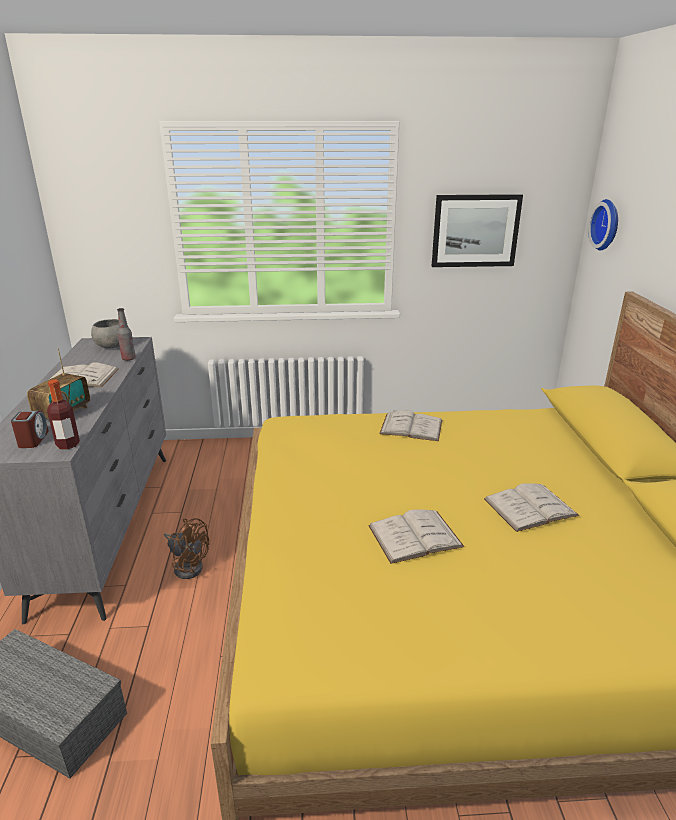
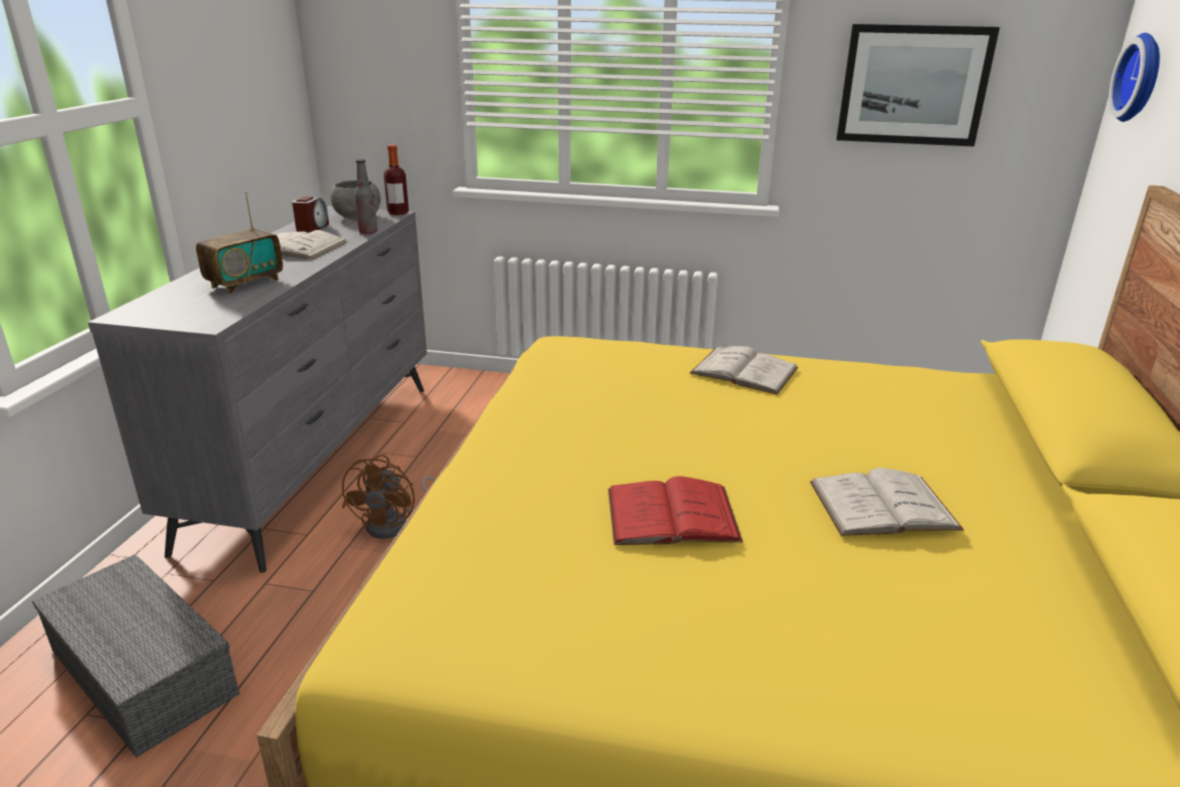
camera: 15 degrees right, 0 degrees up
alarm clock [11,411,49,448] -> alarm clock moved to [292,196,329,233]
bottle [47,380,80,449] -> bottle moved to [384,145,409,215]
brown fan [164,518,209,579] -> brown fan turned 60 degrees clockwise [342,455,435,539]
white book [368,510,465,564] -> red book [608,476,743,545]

--

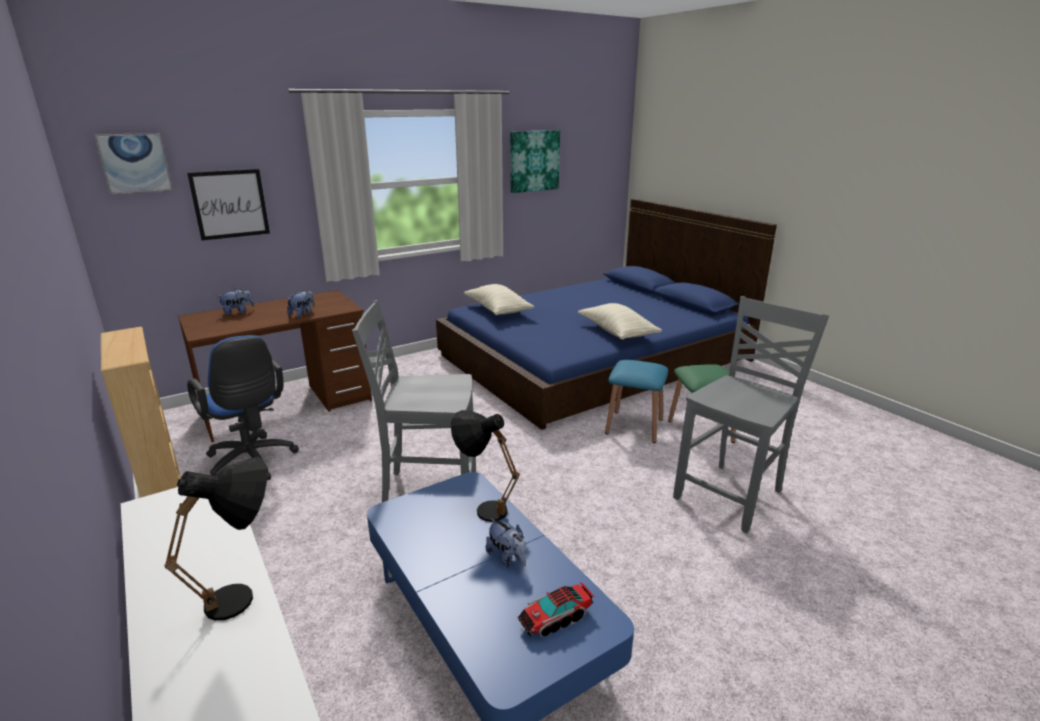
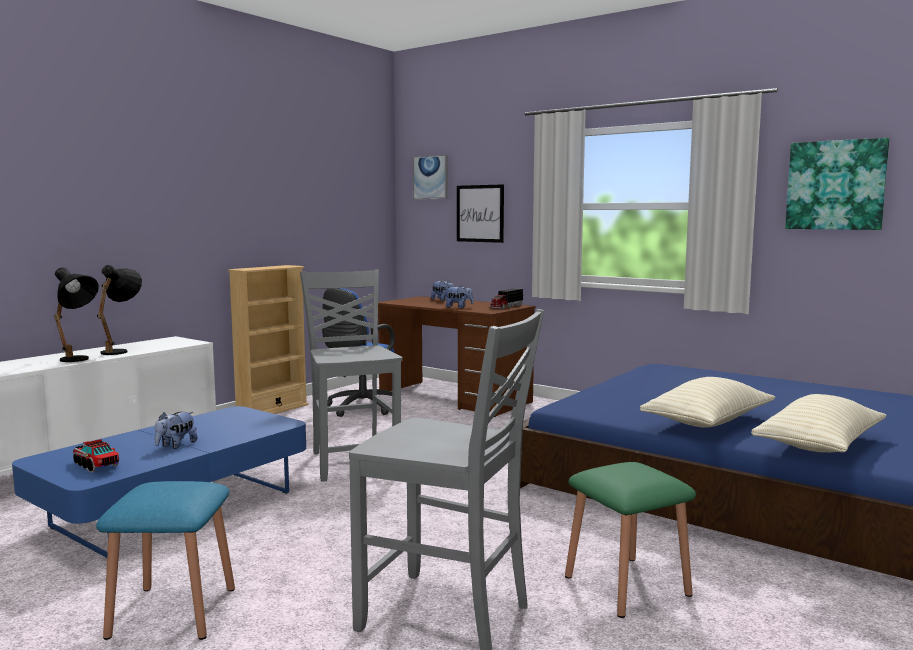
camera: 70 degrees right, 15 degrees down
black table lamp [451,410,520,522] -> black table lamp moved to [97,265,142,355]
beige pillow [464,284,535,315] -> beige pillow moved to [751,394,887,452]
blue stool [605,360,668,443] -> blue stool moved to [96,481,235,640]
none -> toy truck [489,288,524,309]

[What the exercise asks]
Search the data above for the string "degrees" and copy each line that has it.

[Response area]
camera: 15 degrees right, 0 degrees up
brown fan [164,518,209,579] -> brown fan turned 60 degrees clockwise [342,455,435,539]
camera: 70 degrees right, 15 degrees down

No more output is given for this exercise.